Can you differentiate with respect to a sum? Is the following true?
\begin{equation}
\frac{\partial}{\partial (5a+3b)} \operatorname{Exp}[(5a+3b)\alpha - (3a+5b)\beta] = \alpha \operatorname{Exp}[(5a+3b)\alpha - (3a+5b)\beta] .
\end{equation}
Can you differentiate with respect to a sum like this? (Or perhaps equivalently substitute $x=5a+3b$?). Note that $a$ and $b$ are not dependent on $\alpha$ or $\beta$, but all of the terms, $a$, $b$, $\alpha$ and $\beta$ are all dependent on a further variable, $\tau$. The equation above is a simplified version of what I actually want to find, which is a functional derivative.
Edit2: So my non-simplified question is whether this is true:
\begin{equation}
\frac{\delta}{\delta x(\tau')} \operatorname{Exp}[\int_0^p d\tau (x (\tau) \alpha (\tau) - y (\tau)\beta (\tau))] = \alpha (\tau') \operatorname{Exp}[\int_0^p d\tau' (x (\tau')\alpha(\tau') - y (\tau')\beta (\tau'))] .
\end{equation}
where $x (\tau)=5a (\tau)+3b (\tau)$, $y(\tau)=3a (\tau)+5b (\tau)$ and each of $\alpha$, $\beta$, $a$ and $b$ (and therefore $x$ and $y$) are operators. - Does it matter that the functional derivative is with respect to a sum?
Thanks.
Edit1: Thanks @henry for spotting my typo. - The right hand side of the equation is $\alpha \operatorname{Exp}[(5a+3b)\alpha - (3a+5b)\beta]$ not just $\alpha$!
 A: If you are in an $n$-dimensional environment (here $n=2$) you only can talk about partial derivatives like ${\partial\over \partial x}$, ${\partial\over \partial y}$ or ${\partial\over \partial x_k}$ after you have chosen $n$ coordinate functions $x_k$ (resp. $x$ and $y$ in the case $n=2$). Maybe in your case the two intended coordinate functions are $x:=5a+3b$ and $y:=3a+5b$. Anyway, before one has agreed to ${\it both}$ $x$ and $y$  it is ${\it forbidden}$ to talk about ${\partial \over \partial x}$ or ${\partial \over \partial y}$. So let's assume we have chosen $x$ and $y$ as mentioned. Then the left side of your expression amounts to
${\partial\over \partial x}\exp(\alpha x+\beta y)$, and this by the rules of calculus computes to $\alpha \exp(\alpha x+\beta y)$, which is a function of $x$ and $y$ and not the constant $\alpha$ proposed in your question.
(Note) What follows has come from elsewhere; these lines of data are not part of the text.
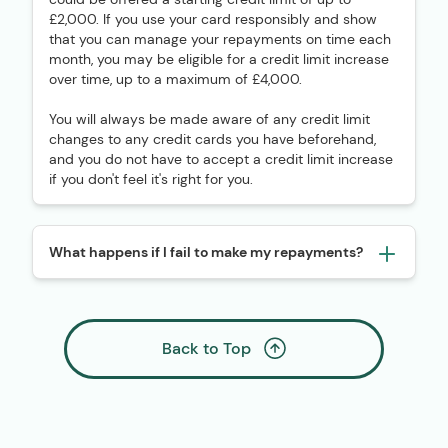
£2,000. If you use your card responsibly and show
that you can manage your repayments on time each
month, you may be eligible for a credit limit increase
over time, up to a maximum of £4,000.
You will always be made aware of any credit limit
changes to any credit cards you have beforehand,
and you do not have to accept a credit limit increase
if you don't feel it's right for you.
What happens if I fail to make my repayments?
Back to Top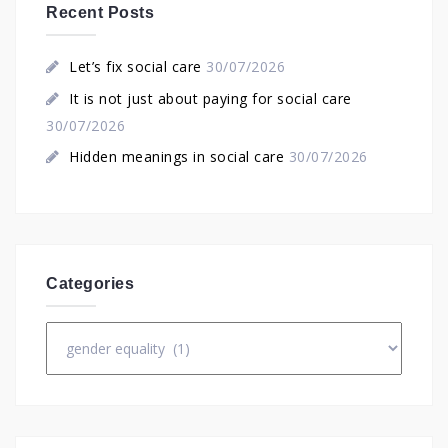
Recent Posts
Let’s fix social care
30/07/2026
It is not just about paying for social care
30/07/2026
Hidden meanings in social care
30/07/2026
Categories
Categories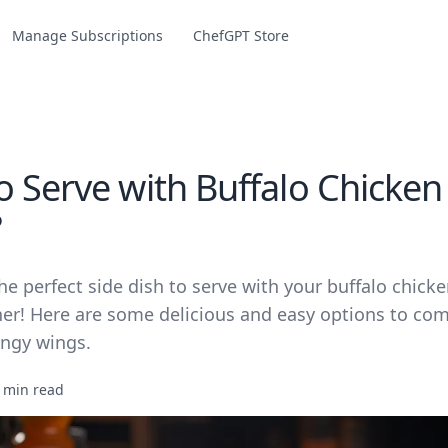
Manage Subscriptions
ChefGPT Store
o Serve with Buffalo Chicken
?
he perfect side dish to serve with your buffalo chick
her! Here are some delicious and easy options to c
angy wings.
 min read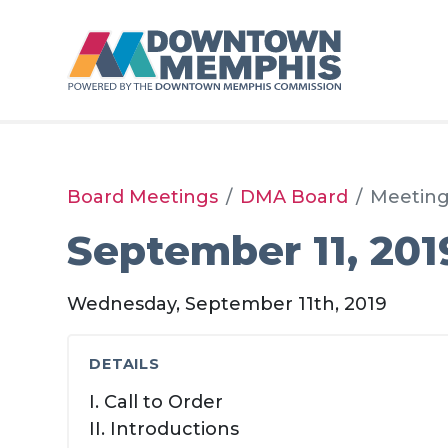
Skip to Main Content
Board Meetings
DMA Board
Meetin
September 11, 201
Wednesday, September 11th, 2019
DETAILS
I. Call to Order
II. Introductions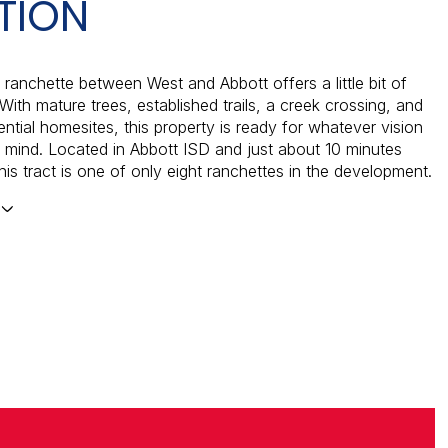
TION
 ranchette between West and Abbott offers a little bit of
With mature trees, established trails, a creek crossing, and
ential homesites, this property is ready for whatever vision
 mind. Located in Abbott ISD and just about 10 minutes
his tract is one of only eight ranchettes in the development.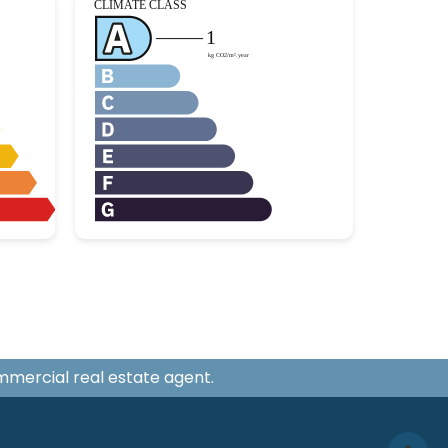
ommercial real estate agent.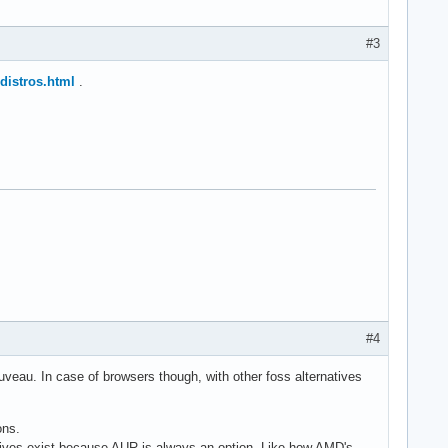
#3
-distros.html
.
#4
ouveau. In case of browsers though, with other foss alternatives
ons.
rnatives exist because AUR is always an option. Like how AMD's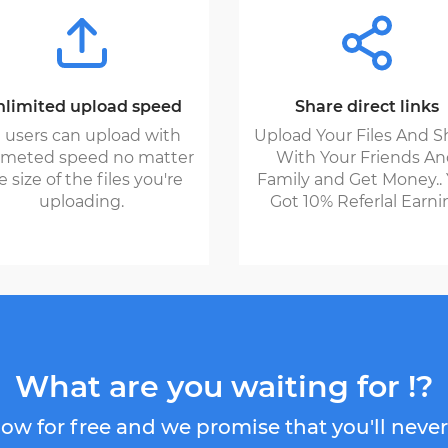
limited upload speed
Share direct links
l users can upload with
Upload Your Files And S
imeted speed no matter
With Your Friends A
e size of the files you're
Family and Get Money..
uploading.
Got 10% Referlal Earni
What are you waiting for !?
ow for free and we promise that you'll never 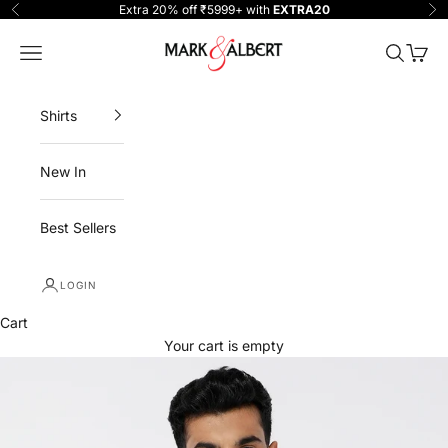
Skip to content
Extra 20% off ₹5999+ with
EXTRA20
Previous
Ne
One Million Clothing
Navigation menu
Search
Cart
Shirts
New In
Best Sellers
LOGIN
Cart
Your cart is empty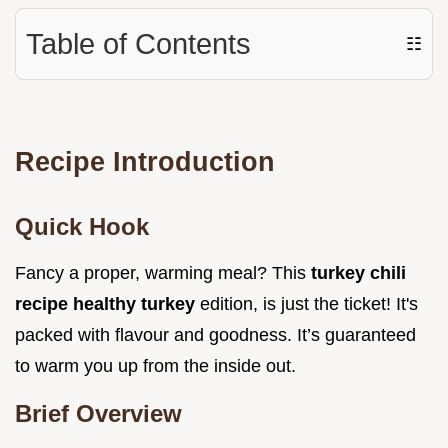
Table of Contents
☷
Recipe Introduction
Quick Hook
Fancy a proper, warming meal? This
turkey chili
recipe healthy turkey
edition, is just the ticket! It's
packed with flavour and goodness. It’s guaranteed
to warm you up from the inside out.
Brief Overview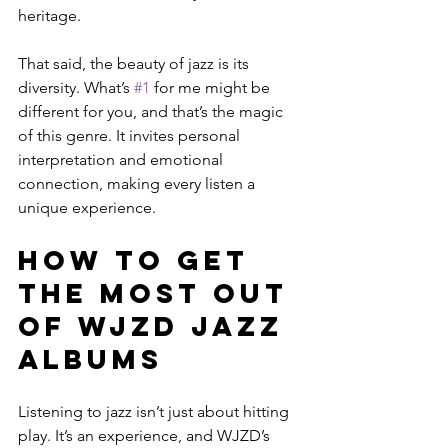
heritage.
That said, the beauty of jazz is its 
diversity. What’s 
#1
 for me might be 
different for you, and that’s the magic 
of this genre. It invites personal 
interpretation and emotional 
connection, making every listen a 
unique experience.
How to Get 
the Most Out 
of WJZD Jazz 
Albums
Listening to jazz isn’t just about hitting 
play. It’s an experience, and WJZD’s 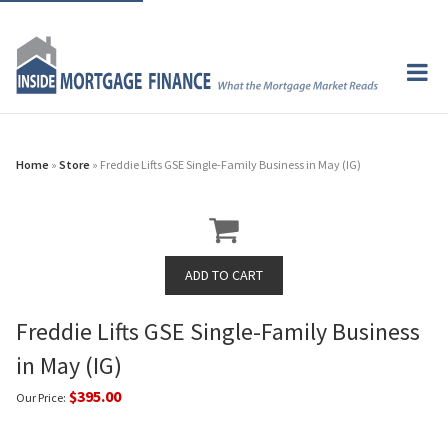
Home
»
Store
» Freddie Lifts GSE Single-Family Business in May (IG)
Freddie Lifts GSE Single-Family Business
in May (IG)
$395.00
Our Price: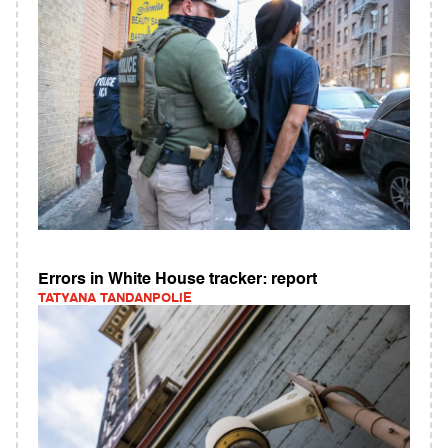
Errors in White House tracker: report
TATYANA TANDANPOLIE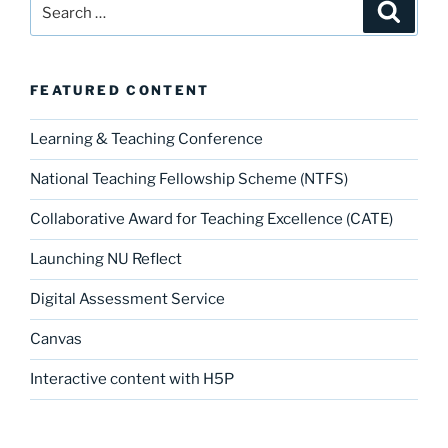
Search
Search
for:
FEATURED CONTENT
Learning & Teaching Conference
National Teaching Fellowship Scheme (NTFS)
Collaborative Award for Teaching Excellence (CATE)
Launching NU Reflect
Digital Assessment Service
Canvas
Interactive content with H5P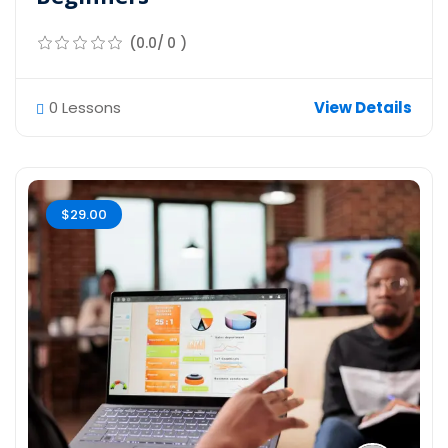
(0.0/ 0 )
0 Lessons
View Details
$29.00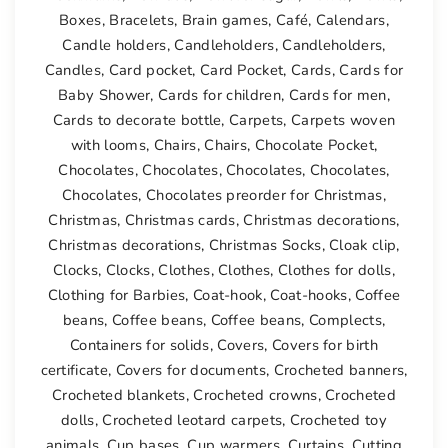
Boxes
,
Bracelets
,
Brain games
,
Café
,
Calendars
,
Candle holders
,
Candleholders
,
Candleholders
,
Candles
,
Card pocket
,
Card Pocket
,
Cards
,
Cards for
Baby Shower
,
Cards for children
,
Cards for men
,
Cards to decorate bottle
,
Carpets
,
Carpets woven
with looms
,
Chairs
,
Chairs
,
Chocolate Pocket
,
Chocolates
,
Chocolates
,
Chocolates
,
Chocolates
,
Chocolates
,
Chocolates preorder for Christmas
,
Christmas
,
Christmas cards
,
Christmas decorations
,
Christmas decorations
,
Christmas Socks
,
Cloak clip
,
Clocks
,
Clocks
,
Clothes
,
Clothes
,
Clothes for dolls
,
Clothing for Barbies
,
Coat-hook
,
Coat-hooks
,
Coffee
beans
,
Coffee beans
,
Coffee beans
,
Complects
,
Containers for solids
,
Covers
,
Covers for birth
certificate
,
Covers for documents
,
Crocheted banners
,
Crocheted blankets
,
Crocheted crowns
,
Crocheted
dolls
,
Crocheted leotard carpets
,
Crocheted toy
animals
,
Cup bases
,
Cup warmers
,
Curtains
,
Cutting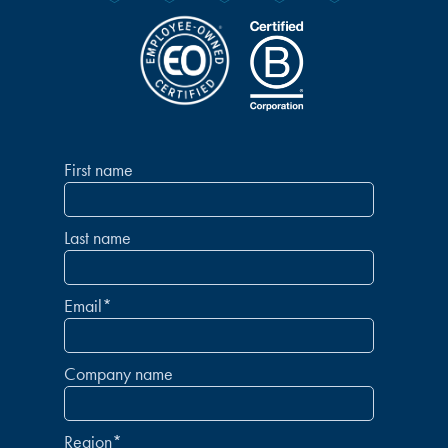
First name
Last name
Email
*
Company name
Region
*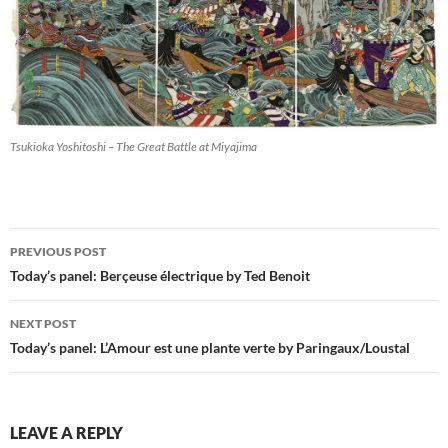
Tsukioka Yoshitoshi – The Great Battle at Miyajima
Post
PREVIOUS POST
navigation
Today’s panel: Berçeuse électrique by Ted Benoit
NEXT POST
Today’s panel: L’Amour est une plante verte by Paringaux/Loustal
LEAVE A REPLY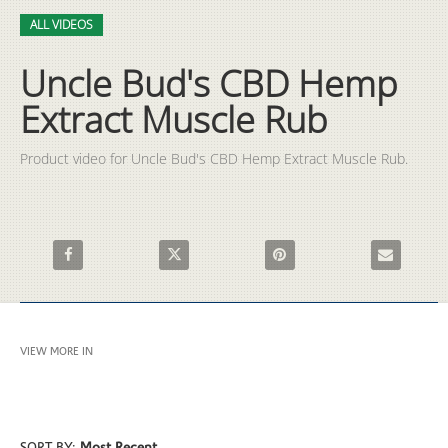
Video
Skip to collection list
Skip to video grid
ALL VIDEOS
Uncle Bud's CBD Hemp
Extract Muscle Rub
Product video for Uncle Bud's CBD Hemp Extract Muscle Rub.
Share Uncle Bud's CBD Hemp Extract Muscle Rub on Facebook
Share Uncle Bud's CBD Hemp Extract Muscle 
Pin Uncle Bud's CBD Hemp Ex
Email Uncle
VIEW MORE IN
ALL VIDEOS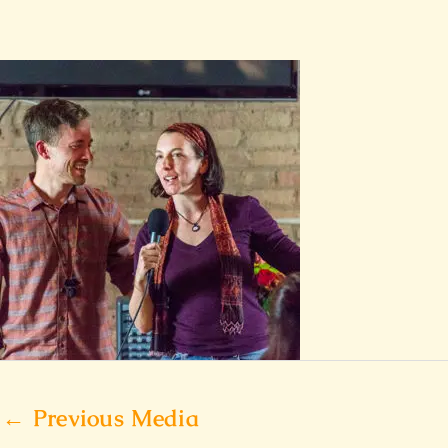
←
Previous Media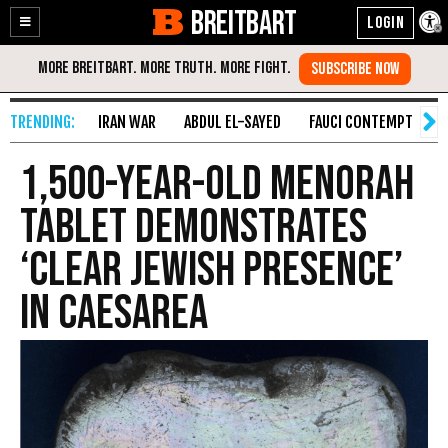
BREITBART
Enable
Skip
Accessibility
to
Content
IRAN WAR
ABDUL EL-SAYED
FAUCI CONTEMPT
S
1,500-Year-Old Menorah
Tablet Demonstrates
‘Clear Jewish Presence’
in Caesarea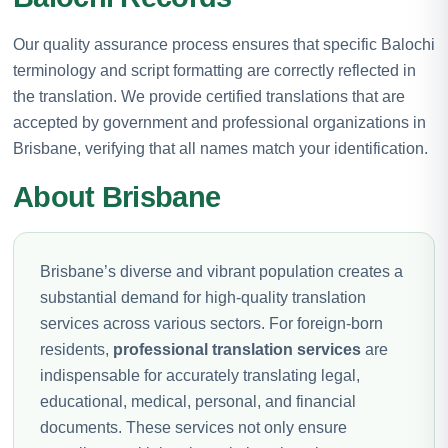
Our quality assurance process ensures that specific Balochi
terminology and script formatting are correctly reflected in
the translation. We provide certified translations that are
accepted by government and professional organizations in
Brisbane, verifying that all names match your identification.
About Brisbane
Brisbane’s diverse and vibrant population creates a
substantial demand for high-quality translation
services across various sectors. For foreign-born
residents,
professional translation services
are
indispensable for accurately translating legal,
educational, medical, personal, and financial
documents. These services not only ensure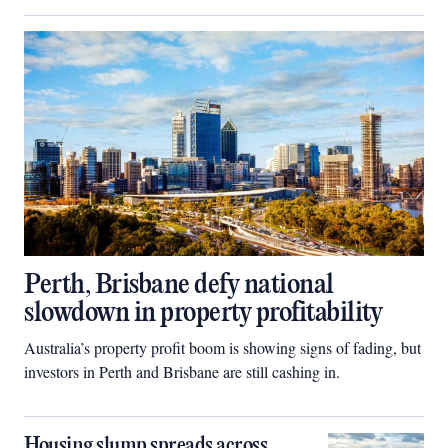
Perth, Brisbane defy national
slowdown in property profitability
Australia’s property profit boom is showing signs of fading, but
investors in Perth and Brisbane are still cashing in.
Housing slump spreads across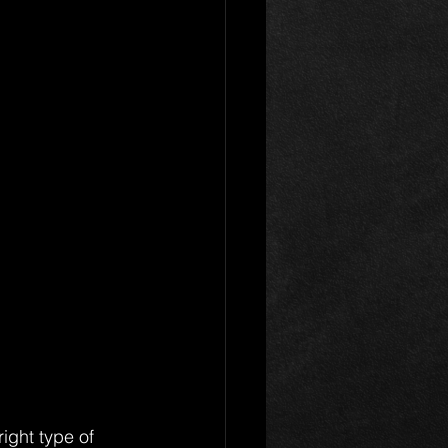
ight type of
A: Yes, assuming the conditions of the implicit function theorem are satisfied. The easiest way to show this is to make the change of variables so that the derivative is expressed in terms of one of the new variables. If an implicit function exists, then it is always possible to make such a change of variables.